_Data under study_
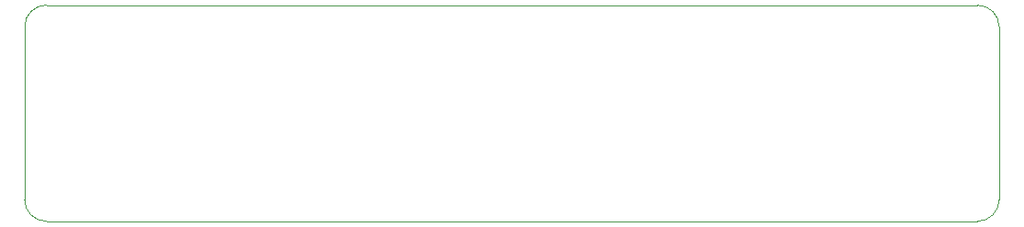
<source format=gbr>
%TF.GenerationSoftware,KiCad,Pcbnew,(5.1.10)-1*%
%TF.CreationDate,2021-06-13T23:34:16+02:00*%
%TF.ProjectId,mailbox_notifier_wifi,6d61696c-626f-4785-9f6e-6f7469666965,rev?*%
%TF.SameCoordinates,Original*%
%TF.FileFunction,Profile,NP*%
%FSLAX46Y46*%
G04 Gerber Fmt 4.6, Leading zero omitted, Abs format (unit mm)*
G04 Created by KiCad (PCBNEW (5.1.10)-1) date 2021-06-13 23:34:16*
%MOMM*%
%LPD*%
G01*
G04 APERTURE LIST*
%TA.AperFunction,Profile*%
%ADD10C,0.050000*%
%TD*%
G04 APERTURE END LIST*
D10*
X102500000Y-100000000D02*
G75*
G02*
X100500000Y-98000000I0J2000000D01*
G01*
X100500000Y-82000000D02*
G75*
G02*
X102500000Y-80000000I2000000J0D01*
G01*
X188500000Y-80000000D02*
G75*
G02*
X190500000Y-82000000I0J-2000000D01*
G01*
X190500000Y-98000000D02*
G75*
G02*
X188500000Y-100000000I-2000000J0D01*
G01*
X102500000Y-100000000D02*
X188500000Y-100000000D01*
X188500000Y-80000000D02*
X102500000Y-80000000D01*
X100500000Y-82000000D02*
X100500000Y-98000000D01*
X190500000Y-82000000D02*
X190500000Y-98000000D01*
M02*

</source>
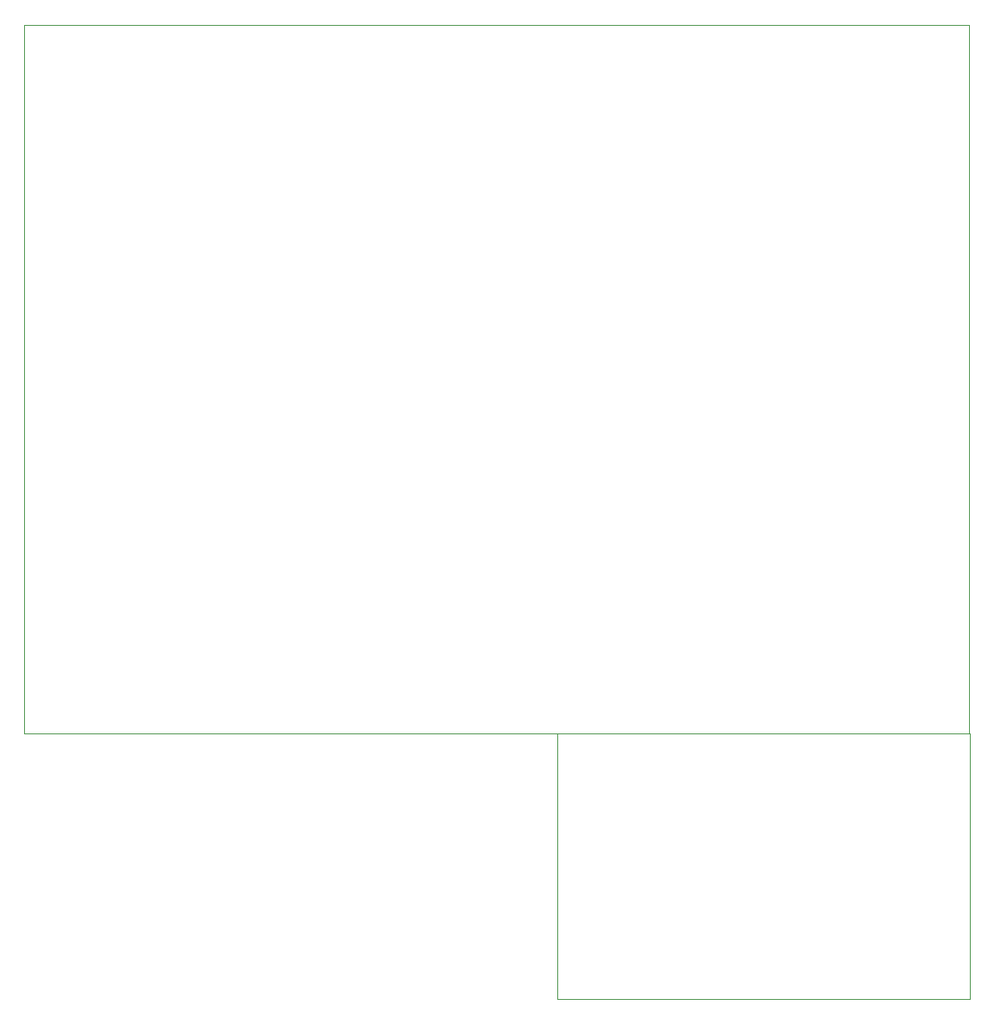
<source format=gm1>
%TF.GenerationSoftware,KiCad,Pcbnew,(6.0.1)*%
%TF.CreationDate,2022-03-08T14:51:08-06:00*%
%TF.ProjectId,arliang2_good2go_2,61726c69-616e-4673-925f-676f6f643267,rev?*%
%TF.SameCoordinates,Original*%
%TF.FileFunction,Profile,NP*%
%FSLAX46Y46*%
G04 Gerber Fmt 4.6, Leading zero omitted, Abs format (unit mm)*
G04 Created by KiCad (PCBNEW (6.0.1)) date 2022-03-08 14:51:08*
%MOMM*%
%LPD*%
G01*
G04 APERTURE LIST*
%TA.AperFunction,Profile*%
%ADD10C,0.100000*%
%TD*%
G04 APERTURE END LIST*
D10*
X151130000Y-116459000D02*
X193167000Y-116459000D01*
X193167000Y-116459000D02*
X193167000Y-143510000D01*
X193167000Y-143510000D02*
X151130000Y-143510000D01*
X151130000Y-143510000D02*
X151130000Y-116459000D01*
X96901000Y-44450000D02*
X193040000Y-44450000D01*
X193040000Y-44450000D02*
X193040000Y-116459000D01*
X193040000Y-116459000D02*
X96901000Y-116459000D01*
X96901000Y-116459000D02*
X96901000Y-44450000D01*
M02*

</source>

_Work instruction_
All entries must come back exactly as written, though without their pictures.

_Answer for the task_
<source format=gbr>
%TF.GenerationSoftware,KiCad,Pcbnew,(5.1.10)-1*%
%TF.CreationDate,2021-06-13T23:34:16+02:00*%
%TF.ProjectId,mailbox_notifier_wifi,6d61696c-626f-4785-9f6e-6f7469666965,rev?*%
%TF.SameCoordinates,Original*%
%TF.FileFunction,Profile,NP*%
%FSLAX46Y46*%
G04 Gerber Fmt 4.6, Leading zero omitted, Abs format (unit mm)*
G04 Created by KiCad (PCBNEW (5.1.10)-1) date 2021-06-13 23:34:16*
%MOMM*%
%LPD*%
G01*
G04 APERTURE LIST*
%TA.AperFunction,Profile*%
%ADD10C,0.050000*%
%TD*%
G04 APERTURE END LIST*
D10*
X102500000Y-100000000D02*
G75*
G02*
X100500000Y-98000000I0J2000000D01*
G01*
X100500000Y-82000000D02*
G75*
G02*
X102500000Y-80000000I2000000J0D01*
G01*
X188500000Y-80000000D02*
G75*
G02*
X190500000Y-82000000I0J-2000000D01*
G01*
X190500000Y-98000000D02*
G75*
G02*
X188500000Y-100000000I-2000000J0D01*
G01*
X102500000Y-100000000D02*
X188500000Y-100000000D01*
X188500000Y-80000000D02*
X102500000Y-80000000D01*
X100500000Y-82000000D02*
X100500000Y-98000000D01*
X190500000Y-82000000D02*
X190500000Y-98000000D01*
M02*

</source>
<source format=gm1>
%TF.GenerationSoftware,KiCad,Pcbnew,(6.0.1)*%
%TF.CreationDate,2022-03-08T14:51:08-06:00*%
%TF.ProjectId,arliang2_good2go_2,61726c69-616e-4673-925f-676f6f643267,rev?*%
%TF.SameCoordinates,Original*%
%TF.FileFunction,Profile,NP*%
%FSLAX46Y46*%
G04 Gerber Fmt 4.6, Leading zero omitted, Abs format (unit mm)*
G04 Created by KiCad (PCBNEW (6.0.1)) date 2022-03-08 14:51:08*
%MOMM*%
%LPD*%
G01*
G04 APERTURE LIST*
%TA.AperFunction,Profile*%
%ADD10C,0.100000*%
%TD*%
G04 APERTURE END LIST*
D10*
X151130000Y-116459000D02*
X193167000Y-116459000D01*
X193167000Y-116459000D02*
X193167000Y-143510000D01*
X193167000Y-143510000D02*
X151130000Y-143510000D01*
X151130000Y-143510000D02*
X151130000Y-116459000D01*
X96901000Y-44450000D02*
X193040000Y-44450000D01*
X193040000Y-44450000D02*
X193040000Y-116459000D01*
X193040000Y-116459000D02*
X96901000Y-116459000D01*
X96901000Y-116459000D02*
X96901000Y-44450000D01*
M02*

</source>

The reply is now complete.